Help the New Congo Help Itself

The guns of Kabila were firing again recently in Kinshasa. President Laurent Kabila has banned public demonstrations, but dissident democrats continued to protest, and the new army of the Democratic Republic of the Congo (formerly known as Zaire), fired into a crowd, killing three or four. Despite high expectations, the new regime has done little to inspire confidence at home or abroad.

Mr. Kabila has conquered Congo, but his ouster of Mobutu Sese Seko, Zaire's long-time corrupt dictator, has so far fostered more questions than answers. Observers are waiting and watching. They're looking for stability and demonstrable political, social, or economic progress, but instead they're seeing understandable inexperience and lack of direction.

On a recent visit to Congo, I found an air of tense expectancy among the new governing ministers and officials, diplomats, UN workers, and, most of all, the people of Kinshasa, Congo's battered capital city. The new Congo, by area Africa's second largest state, hasn't begun to find itself.

_Prompt 1_:
Do the following statements agree with the piece on the new Congo? Answer yes or no for each, quoting the words from the piece that decide it. (a) Kabila banned public demonstrations. (b) The army killed more than ten people when it fired into a crowd. (c) By area, the new Congo is Africa's largest state.
_Prompt 2_:
Reproduce the piece on the new Congo word for word, from "On a recent" to "to find itself.".
_Prompt 3_:
Resume the piece on the new Congo after its last sentence.

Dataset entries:
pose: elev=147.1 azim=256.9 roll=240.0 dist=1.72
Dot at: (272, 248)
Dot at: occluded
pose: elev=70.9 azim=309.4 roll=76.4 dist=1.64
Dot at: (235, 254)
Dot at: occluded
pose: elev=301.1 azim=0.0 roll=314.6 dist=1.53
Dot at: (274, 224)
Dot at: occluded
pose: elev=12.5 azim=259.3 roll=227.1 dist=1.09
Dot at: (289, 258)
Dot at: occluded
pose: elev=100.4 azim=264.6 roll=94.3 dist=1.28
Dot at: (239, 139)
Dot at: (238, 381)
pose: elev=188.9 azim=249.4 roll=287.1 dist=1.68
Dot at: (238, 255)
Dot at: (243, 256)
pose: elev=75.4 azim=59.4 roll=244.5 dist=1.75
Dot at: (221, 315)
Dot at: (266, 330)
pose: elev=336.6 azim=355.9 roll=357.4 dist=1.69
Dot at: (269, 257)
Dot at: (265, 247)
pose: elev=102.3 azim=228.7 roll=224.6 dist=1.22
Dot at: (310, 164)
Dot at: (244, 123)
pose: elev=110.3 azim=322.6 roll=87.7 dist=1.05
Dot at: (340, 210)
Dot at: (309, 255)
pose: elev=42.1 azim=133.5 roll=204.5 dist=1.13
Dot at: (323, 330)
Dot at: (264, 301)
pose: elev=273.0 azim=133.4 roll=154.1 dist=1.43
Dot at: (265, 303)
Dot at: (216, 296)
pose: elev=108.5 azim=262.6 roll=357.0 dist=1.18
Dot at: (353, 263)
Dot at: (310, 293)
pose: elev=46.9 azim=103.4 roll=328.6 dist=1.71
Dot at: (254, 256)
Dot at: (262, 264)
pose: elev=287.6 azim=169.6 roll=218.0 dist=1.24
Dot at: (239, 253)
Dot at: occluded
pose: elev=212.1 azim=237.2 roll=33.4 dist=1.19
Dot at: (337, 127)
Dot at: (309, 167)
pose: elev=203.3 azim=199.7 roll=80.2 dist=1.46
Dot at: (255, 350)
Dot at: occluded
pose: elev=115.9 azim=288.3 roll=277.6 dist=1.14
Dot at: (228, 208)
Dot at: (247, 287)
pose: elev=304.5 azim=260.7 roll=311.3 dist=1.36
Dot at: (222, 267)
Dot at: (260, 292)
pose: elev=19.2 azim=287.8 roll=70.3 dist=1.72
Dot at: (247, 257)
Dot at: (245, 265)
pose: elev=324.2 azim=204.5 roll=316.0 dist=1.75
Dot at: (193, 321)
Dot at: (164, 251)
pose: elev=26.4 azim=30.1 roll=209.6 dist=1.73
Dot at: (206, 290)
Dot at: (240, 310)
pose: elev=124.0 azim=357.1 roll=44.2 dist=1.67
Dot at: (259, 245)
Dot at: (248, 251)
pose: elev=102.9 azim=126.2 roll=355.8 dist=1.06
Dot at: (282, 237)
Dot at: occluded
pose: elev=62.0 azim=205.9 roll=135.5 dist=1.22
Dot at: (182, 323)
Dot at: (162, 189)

_Task answer 1_:
(a) Yes: "President Laurent Kabila has banned public demonstrations"
(b) No: "fired into a crowd, killing three or four"
(c) No: "by area Africa's second largest state"

_Task answer 2_:
On a recent visit to Congo, I found an air of tense expectancy among the new governing ministers and officials, diplomats, UN workers, and, most of all, the people of Kinshasa, Congo's battered capital city. The new Congo, by area Africa's second largest state, hasn't begun to find itself.

_Task answer 3_:
Congo's economic rebirth is critical. Mr. Mobutu robbed the country of billions of dollars (its debt to international lenders is about $14 billion) and left an empty treasury to his successors. Congo owes about $1.5 billion in interest to the International Monetary Fund, the World Bank, and the African Development Bank. Its once-rich copper mines are barely producing. Only the diamond mines, as well as import and export taxes, are capable of providing immediate cash to keep the government in business.

A strong case can be made to forgive Congo much of its debt, especially its arrears, and to provide immediate international aid. One proposal, put forward by Harvard University economists, suggests $900 million, or $20 a head, over the first year. Another, favored by more cautious Congolese officials recruited from abroad, especially from the United States and international lending agencies, is for $320 million, or $8 a head. As Jesse Jackson recently declared in Harare, Zimbabwe, Africa needs a Marshall Plan. And Congo needs one more desperately than the rest of the continent.

Congo needs to rebuild itself, especially its destroyed road and bridge network, as well as its telecommunications and energy systems. Most of all, it needs to demobilize its old army and train a police force. It has to jump-start the economy so that cash flows into the cities and the countryside. Without a Marshall Plan, even a mini-plan, Kabila could fail, his revolution dissolve into instability, and intra-state conflict resume. Congo easily could be plunged into chaos again.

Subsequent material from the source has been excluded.